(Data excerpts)
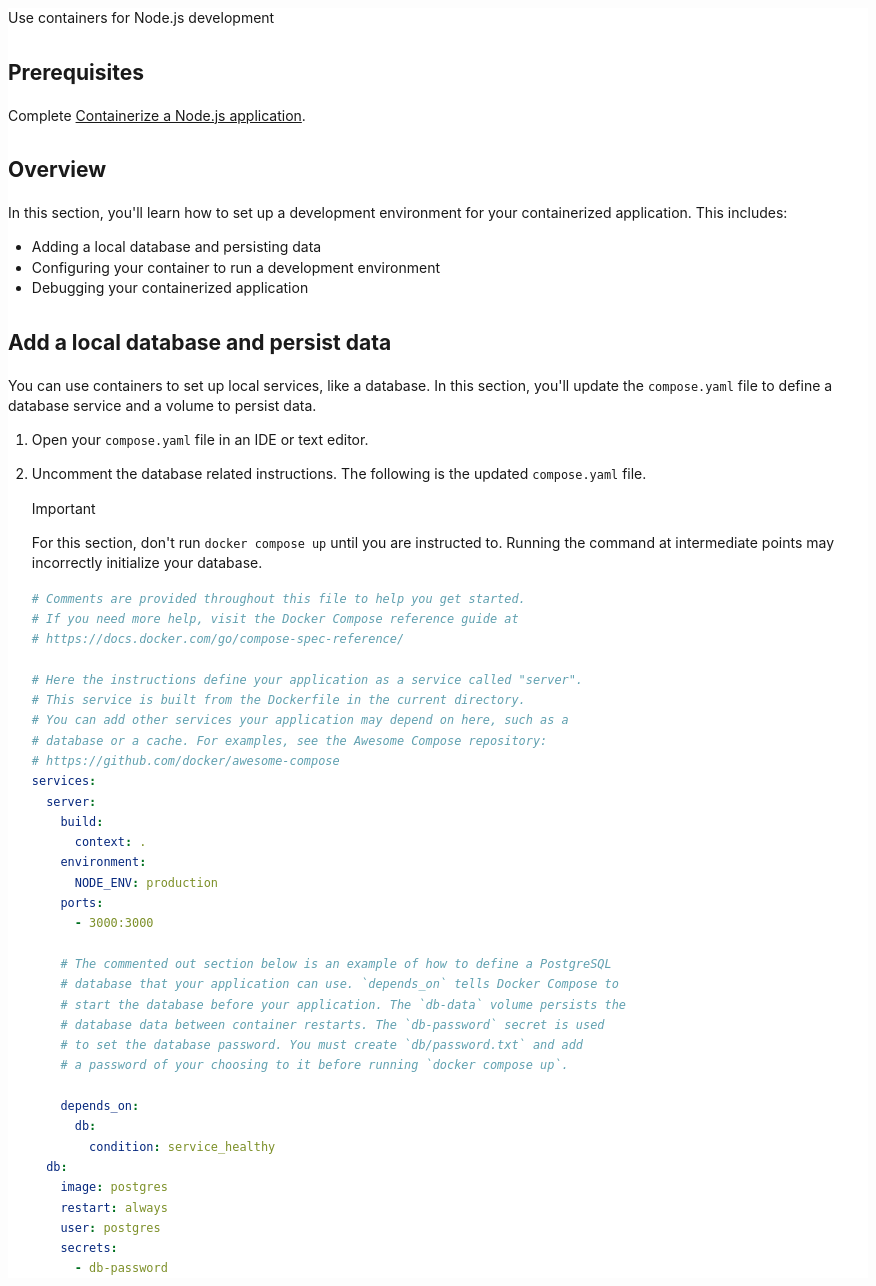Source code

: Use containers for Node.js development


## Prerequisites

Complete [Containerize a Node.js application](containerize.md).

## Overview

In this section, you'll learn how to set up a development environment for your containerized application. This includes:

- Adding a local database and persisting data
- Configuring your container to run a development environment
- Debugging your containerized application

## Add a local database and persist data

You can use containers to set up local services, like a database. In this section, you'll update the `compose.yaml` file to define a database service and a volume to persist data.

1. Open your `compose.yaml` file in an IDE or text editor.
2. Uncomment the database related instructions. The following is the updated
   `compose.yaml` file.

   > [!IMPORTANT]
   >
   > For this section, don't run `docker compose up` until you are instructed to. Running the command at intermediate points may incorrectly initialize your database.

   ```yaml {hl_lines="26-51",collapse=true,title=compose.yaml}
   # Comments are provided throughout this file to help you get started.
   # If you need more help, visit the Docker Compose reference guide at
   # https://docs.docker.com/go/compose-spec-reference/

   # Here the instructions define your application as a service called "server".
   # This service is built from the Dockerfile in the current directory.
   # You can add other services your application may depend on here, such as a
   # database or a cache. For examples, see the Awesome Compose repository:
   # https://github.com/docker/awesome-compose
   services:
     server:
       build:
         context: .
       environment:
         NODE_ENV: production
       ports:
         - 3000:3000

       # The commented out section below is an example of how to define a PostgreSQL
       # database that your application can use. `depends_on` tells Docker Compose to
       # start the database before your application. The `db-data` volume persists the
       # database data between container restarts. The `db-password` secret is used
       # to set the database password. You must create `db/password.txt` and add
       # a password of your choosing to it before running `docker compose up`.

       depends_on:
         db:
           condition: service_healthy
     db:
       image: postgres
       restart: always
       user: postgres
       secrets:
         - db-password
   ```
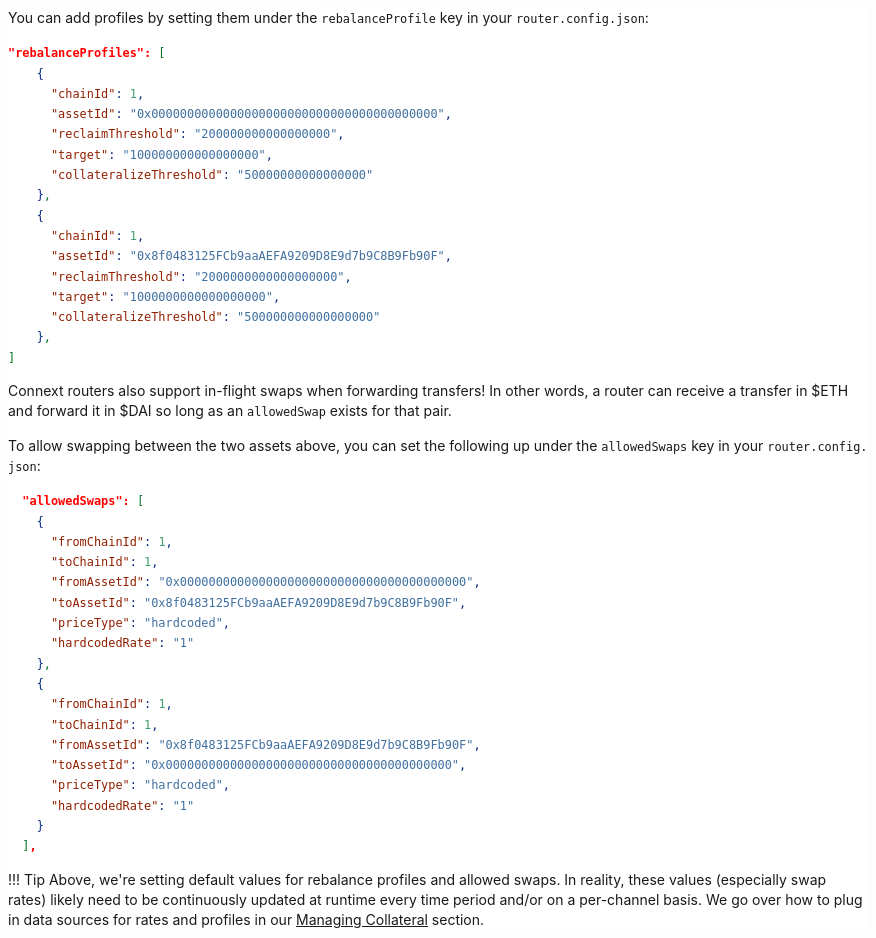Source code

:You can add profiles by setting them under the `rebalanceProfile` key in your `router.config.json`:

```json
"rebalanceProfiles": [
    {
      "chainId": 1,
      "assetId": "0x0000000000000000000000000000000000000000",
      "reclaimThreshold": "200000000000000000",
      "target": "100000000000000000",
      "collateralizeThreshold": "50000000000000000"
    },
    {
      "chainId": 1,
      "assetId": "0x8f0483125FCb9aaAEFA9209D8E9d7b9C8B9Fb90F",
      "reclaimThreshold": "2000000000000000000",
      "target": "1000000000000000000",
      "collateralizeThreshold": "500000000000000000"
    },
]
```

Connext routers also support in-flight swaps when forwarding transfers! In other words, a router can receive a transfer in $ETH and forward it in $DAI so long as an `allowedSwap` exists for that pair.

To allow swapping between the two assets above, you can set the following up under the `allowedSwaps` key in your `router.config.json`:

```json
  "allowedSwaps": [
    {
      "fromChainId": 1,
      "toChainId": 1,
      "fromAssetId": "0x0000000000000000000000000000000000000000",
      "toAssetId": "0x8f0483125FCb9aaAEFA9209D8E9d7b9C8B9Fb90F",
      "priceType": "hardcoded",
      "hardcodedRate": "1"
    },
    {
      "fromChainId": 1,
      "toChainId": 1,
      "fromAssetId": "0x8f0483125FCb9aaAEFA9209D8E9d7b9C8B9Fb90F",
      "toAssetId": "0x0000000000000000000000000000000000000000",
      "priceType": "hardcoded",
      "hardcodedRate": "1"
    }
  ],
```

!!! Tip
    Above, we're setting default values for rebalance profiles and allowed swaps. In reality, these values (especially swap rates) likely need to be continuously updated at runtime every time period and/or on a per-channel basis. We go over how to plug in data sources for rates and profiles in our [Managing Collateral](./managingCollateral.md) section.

# [PROBLEM DESCRIPTION]
Your answer should be the exact lines above from the one with "- Adding a local database and persisting data" through the one with "## Add a local database and persist data", both included, and nothing besides.

# [RESULT FOR THIS EXERCISE]
- Adding a local database and persisting data
- Configuring your container to run a development environment
- Debugging your containerized application

## Add a local database and persist data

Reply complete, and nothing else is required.